# Horus Heresy: Age of Darkness - Ultramarines



## Kuat (Aug 11, 2014)

Sup all, 

I have a question about the Age of Darkness novel. It's about the very first story on Ultramarines and Roboute Guilliman: Who were the Ultramarines fighting under the new Codex from Guilliman? Were they fighting each other to perfect the tactics? If so, isn't this dumb to kill each other? 

I got confused when it was revealed that in the final battle Horus was actually re-painted Roboute Guilliman. I suppose other Sons of Horus astartes were also repainted Ultramarines? Were Ultramarines actually killing each other?

What about previous engagements, were Ultramarines fighting real Salamanders and Word Bearers? Or were they also repainted Ultramarines?


----------



## Dave T Hobbit (Dec 3, 2009)

I believe they were all UM dressed as other chapters.

It seems to be a very immersive series of simulated battles, so they weren't using live ammo.


----------



## Stephen74 (Oct 1, 2010)

40k Paintball ?


----------



## Vaz (Mar 19, 2008)

• **WORK REQUEST 1**
Decide whether each statement agrees with the Ultramarines forum thread above. Answer yes or no for each, and quote the words of the thread that settle it.
(a) Kuat asks whether the Ultramarines fought real Salamanders and Word Bearers in earlier engagements.
(b) Dave T Hobbit says the simulated battles used live ammunition.
(c) Stephen74 compares the battles to paintball.
• **WORK REQUEST 2**
Write the next part of the Ultramarines forum thread, picking up after its final line.

• **RAW DATA**
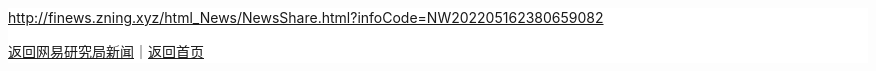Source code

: 
<http://finews.zning.xyz/html_News/NewsShare.html?infoCode=NW202205162380659082>

[返回网易研究局新闻](//finews.withounder.com/category/wangyiyanjiuju.html)｜[返回首页](//finews.withounder.com/)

• **WRITTEN ANSWER 1**
(a) Yes: "were Ultramarines fighting real Salamanders and Word Bearers?"
(b) No: "they weren't using live ammo."
(c) Yes: "40k Paintball ?"

• **WRITTEN ANSWER 2**
Probably some form of laser tag.

One of my favourite operations in the military was scaring the shit out of the Sandhurst Officer candidates midway through their exercises, when they had to show leadership situations under "fire" - we shot at them with blanks, and training staff would tap those who were "hit". The same would probably apply here.

Although attacking while someone is in the middle of taking a shit lead to rumours about how the poor lad had to run for 8 miles with a log hanging out of his arse and being caught in his ties after getting surprised miss treefelling. Dunno how true it is, but I can't imagine the Astartes ever getting caught mid turd.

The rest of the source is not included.